Texas lawmakers shelve bill to ban TSA pat-downs
Texas state lawmakers have shelved a bill to outlaw controversial airport pat-downs.
The legislation, which would have made it illegal for Transportation Security Administration agents to perform hand searches at airport security checkpoints unless there was probable cause, was approved by the Texas House.
But the U.S. attorney general's office threatened to cancel flights to Texas if the bill passed, the Fort Worth Star-Telegram reported this week, and that was enough to give Texas senators cold feet.
Under the proposed legislation, TSA agents would have been charged with a misdemeanor crime and received a $4,000 fine and one year in jail. If it had been approved and Texas Gov. Rick Perry (R) had signed it, it would have been the first state law restricting TSA's security techniques.
"This office, as well as the Southern, Northern and Eastern District of Texas United States Attorneys, would like to advise you of the significant legal and practical problems that will be created if this bill becomes law," Murphy wrote in a letter dated May 24.
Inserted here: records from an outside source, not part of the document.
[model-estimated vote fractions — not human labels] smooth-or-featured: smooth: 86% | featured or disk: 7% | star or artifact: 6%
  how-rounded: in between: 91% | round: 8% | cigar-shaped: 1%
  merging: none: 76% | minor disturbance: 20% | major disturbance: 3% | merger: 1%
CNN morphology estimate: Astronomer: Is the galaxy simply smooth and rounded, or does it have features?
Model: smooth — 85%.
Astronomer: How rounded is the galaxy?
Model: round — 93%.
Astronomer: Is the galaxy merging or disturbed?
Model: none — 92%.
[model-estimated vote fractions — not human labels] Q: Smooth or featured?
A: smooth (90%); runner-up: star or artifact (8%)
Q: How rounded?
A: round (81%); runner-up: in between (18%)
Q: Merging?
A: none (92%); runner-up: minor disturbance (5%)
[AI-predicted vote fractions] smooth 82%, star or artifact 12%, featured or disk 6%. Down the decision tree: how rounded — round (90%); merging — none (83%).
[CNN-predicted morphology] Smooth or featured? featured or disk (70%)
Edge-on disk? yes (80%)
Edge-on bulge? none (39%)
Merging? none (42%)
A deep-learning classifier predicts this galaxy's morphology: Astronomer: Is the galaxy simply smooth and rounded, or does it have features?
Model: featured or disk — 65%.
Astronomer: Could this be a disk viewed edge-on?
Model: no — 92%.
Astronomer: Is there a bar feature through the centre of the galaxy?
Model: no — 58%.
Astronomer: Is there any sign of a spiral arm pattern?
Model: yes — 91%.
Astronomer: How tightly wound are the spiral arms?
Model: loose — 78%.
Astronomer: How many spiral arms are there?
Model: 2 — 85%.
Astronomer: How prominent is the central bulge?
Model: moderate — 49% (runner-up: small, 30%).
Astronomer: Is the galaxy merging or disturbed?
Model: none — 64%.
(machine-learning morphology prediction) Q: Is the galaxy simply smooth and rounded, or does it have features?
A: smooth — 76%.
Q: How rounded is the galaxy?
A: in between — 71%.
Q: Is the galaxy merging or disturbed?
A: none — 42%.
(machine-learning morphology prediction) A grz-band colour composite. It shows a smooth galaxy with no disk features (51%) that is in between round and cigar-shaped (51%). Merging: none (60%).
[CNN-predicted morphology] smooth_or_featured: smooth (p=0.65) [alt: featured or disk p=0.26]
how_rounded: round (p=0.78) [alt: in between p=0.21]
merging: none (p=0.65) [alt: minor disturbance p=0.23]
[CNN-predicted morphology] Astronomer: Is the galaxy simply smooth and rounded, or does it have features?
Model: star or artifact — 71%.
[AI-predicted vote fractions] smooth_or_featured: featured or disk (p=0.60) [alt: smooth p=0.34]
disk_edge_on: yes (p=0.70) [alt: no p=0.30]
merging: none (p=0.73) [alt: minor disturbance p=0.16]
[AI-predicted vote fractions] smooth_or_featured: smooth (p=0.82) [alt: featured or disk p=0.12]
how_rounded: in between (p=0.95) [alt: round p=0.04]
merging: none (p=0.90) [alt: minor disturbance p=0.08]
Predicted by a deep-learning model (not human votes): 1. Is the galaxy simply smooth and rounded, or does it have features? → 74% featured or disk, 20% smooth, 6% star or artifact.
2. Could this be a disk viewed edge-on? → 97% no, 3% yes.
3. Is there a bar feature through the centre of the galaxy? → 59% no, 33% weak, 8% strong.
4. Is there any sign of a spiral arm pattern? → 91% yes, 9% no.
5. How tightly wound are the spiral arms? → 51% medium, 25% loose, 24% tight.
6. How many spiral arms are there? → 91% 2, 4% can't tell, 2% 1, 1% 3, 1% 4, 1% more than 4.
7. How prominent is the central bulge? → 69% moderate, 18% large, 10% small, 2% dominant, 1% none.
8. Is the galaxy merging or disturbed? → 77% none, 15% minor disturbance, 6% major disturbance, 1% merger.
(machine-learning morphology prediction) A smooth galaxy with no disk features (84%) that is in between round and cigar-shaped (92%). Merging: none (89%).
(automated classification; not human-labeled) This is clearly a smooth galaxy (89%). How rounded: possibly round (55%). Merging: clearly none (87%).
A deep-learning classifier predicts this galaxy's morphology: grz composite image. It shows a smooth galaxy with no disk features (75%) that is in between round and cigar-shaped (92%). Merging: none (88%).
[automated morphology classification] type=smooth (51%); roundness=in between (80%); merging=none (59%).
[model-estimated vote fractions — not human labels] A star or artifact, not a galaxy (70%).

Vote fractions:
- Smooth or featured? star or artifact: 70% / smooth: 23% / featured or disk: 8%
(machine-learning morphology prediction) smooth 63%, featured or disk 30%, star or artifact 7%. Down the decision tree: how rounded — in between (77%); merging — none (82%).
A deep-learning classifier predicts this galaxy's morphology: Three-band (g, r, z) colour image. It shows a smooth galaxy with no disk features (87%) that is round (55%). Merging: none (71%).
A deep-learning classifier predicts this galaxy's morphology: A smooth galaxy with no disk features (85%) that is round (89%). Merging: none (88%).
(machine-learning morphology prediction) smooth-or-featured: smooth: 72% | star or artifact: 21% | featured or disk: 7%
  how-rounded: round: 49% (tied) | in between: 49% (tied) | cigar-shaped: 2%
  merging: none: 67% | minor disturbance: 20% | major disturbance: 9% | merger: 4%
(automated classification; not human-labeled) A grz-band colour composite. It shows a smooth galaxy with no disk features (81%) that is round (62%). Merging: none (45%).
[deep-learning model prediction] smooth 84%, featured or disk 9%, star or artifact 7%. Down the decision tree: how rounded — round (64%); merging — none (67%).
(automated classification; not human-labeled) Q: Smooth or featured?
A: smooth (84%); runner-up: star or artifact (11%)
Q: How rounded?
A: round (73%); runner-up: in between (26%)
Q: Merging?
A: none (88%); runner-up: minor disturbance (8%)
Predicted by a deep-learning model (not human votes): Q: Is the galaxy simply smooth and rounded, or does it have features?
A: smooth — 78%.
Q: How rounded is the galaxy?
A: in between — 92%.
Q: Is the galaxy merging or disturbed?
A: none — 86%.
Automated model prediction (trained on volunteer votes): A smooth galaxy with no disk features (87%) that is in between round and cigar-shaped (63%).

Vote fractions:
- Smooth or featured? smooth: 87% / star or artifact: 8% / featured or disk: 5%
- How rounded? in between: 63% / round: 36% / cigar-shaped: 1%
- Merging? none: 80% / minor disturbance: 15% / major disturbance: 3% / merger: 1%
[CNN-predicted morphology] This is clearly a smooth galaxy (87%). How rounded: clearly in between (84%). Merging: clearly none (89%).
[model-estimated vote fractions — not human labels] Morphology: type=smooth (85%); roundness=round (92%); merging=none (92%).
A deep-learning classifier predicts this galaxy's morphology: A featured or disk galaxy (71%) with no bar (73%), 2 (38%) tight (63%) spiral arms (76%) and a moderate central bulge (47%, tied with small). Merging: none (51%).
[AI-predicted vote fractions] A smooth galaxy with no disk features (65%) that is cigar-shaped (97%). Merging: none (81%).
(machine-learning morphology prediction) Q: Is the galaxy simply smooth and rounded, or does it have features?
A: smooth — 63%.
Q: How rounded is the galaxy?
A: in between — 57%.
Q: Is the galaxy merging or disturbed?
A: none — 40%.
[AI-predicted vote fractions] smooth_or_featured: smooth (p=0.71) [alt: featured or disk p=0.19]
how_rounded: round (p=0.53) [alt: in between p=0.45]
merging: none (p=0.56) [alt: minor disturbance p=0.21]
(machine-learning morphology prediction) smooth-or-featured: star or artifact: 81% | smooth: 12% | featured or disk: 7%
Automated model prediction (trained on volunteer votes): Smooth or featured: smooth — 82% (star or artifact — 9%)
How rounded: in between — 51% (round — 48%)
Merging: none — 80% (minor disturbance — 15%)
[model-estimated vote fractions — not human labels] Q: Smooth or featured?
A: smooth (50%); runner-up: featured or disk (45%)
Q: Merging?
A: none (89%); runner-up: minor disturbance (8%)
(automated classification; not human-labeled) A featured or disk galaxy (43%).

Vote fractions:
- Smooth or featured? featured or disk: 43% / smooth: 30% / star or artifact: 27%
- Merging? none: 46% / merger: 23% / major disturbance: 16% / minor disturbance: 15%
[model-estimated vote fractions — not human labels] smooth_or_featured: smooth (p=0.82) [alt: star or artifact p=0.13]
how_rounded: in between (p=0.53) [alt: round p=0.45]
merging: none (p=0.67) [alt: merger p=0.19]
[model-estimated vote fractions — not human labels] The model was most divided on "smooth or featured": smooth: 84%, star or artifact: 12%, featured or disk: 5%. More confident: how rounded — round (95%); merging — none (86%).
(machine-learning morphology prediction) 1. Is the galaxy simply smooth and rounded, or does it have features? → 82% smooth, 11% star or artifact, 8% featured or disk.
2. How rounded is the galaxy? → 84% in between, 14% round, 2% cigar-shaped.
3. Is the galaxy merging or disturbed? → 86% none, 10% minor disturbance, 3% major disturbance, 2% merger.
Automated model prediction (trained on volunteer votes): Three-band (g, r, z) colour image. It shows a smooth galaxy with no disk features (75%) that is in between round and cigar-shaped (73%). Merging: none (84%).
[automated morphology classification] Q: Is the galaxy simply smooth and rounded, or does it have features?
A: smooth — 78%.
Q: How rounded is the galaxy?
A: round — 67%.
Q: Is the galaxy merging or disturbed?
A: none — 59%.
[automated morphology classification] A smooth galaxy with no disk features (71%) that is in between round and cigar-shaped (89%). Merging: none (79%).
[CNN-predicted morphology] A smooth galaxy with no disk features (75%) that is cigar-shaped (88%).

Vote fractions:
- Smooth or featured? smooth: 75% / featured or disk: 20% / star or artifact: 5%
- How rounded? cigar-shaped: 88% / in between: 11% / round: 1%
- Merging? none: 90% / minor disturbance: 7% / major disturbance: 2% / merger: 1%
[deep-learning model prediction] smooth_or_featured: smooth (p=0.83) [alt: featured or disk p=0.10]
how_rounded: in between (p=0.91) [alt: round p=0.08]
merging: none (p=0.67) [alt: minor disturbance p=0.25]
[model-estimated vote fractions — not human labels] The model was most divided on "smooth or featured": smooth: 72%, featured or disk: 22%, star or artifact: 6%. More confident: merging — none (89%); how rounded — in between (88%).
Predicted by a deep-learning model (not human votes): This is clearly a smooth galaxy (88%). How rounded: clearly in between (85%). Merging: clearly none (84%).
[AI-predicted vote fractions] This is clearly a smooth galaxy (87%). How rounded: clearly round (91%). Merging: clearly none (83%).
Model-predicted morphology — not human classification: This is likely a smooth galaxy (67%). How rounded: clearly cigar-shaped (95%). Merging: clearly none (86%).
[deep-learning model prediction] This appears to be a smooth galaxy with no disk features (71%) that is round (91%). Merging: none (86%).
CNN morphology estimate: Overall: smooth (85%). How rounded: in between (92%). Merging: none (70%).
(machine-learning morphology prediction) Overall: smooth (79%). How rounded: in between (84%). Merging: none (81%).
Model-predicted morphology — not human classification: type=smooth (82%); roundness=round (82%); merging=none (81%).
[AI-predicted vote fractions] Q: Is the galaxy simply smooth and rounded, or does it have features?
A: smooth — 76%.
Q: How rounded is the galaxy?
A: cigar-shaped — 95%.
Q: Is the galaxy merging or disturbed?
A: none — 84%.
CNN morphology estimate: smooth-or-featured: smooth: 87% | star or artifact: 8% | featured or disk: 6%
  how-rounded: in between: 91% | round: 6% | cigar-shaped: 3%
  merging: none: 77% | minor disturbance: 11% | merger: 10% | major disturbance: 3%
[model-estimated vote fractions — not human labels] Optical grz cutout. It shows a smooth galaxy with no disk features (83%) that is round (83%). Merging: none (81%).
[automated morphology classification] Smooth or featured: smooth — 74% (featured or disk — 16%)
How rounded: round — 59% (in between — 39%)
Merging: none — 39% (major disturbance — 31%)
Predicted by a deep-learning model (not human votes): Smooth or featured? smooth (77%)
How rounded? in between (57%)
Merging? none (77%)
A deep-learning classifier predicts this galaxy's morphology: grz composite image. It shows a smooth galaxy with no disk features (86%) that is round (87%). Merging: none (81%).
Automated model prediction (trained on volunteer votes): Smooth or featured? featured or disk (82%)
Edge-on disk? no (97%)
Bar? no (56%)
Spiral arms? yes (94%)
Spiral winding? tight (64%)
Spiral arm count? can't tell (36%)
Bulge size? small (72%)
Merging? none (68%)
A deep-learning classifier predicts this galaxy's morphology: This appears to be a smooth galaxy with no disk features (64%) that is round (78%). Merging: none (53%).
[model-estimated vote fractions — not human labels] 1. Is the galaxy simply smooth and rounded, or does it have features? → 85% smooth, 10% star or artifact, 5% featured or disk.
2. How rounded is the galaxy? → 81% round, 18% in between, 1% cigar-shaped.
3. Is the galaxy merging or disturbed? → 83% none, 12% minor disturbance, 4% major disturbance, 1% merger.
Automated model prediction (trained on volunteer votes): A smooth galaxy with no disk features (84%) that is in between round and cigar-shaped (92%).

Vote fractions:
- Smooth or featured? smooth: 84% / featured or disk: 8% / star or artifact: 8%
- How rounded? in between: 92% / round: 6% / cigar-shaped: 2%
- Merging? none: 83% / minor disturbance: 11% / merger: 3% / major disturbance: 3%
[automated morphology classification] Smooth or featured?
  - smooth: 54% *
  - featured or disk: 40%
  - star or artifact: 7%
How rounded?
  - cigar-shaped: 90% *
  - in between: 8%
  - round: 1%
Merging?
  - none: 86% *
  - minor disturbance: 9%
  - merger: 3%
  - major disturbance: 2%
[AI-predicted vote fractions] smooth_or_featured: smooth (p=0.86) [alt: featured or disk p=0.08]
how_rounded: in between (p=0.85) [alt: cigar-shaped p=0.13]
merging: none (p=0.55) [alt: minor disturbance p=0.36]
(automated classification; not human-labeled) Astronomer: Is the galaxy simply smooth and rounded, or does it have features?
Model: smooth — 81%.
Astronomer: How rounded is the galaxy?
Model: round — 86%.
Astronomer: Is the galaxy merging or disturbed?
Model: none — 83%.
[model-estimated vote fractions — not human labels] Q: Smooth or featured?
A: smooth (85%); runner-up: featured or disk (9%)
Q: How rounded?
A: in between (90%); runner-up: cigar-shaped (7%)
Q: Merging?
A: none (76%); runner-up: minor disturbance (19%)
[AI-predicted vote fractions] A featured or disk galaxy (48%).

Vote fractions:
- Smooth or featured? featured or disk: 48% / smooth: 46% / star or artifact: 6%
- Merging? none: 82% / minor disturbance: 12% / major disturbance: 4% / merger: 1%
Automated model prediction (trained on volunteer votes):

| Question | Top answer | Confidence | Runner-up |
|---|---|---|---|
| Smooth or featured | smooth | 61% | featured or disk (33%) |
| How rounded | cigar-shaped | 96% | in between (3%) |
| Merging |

"If HR 1937 were enacted, the federal government would likely seek an emergency stay of the statute," Murphy's letter continued. "Unless or until such a stay were granted, TSA would likely be required to cancel any flight or a series of flights for which it could not ensure the safety of the passengers and crew."
The sponsor of the bill that passed the Texas House, state Rep. David Simpson (R), called the DOJ letter "a brazen show of disregard for the dignity and the constitutional rights of American citizens.
"Either Texas backs off and continues to let government employees fondle innocent women, children and men as a condition of travel, or the TSA will cancel Texas flights," Simpson's office said in a statement this week. "The federal government showed its willingness to bully the State of Texas if attempts to protect passengers from being forced to give up constitutional rights are not dropped.
"Instead of threatening to shut down flights in Texas, why doesn’t the TSA just show us their statutory authority to grope or ogle our private parts," Simpson asked in response to TSA's claim that the Texas bill would have violated the Constitution's supremacy clause.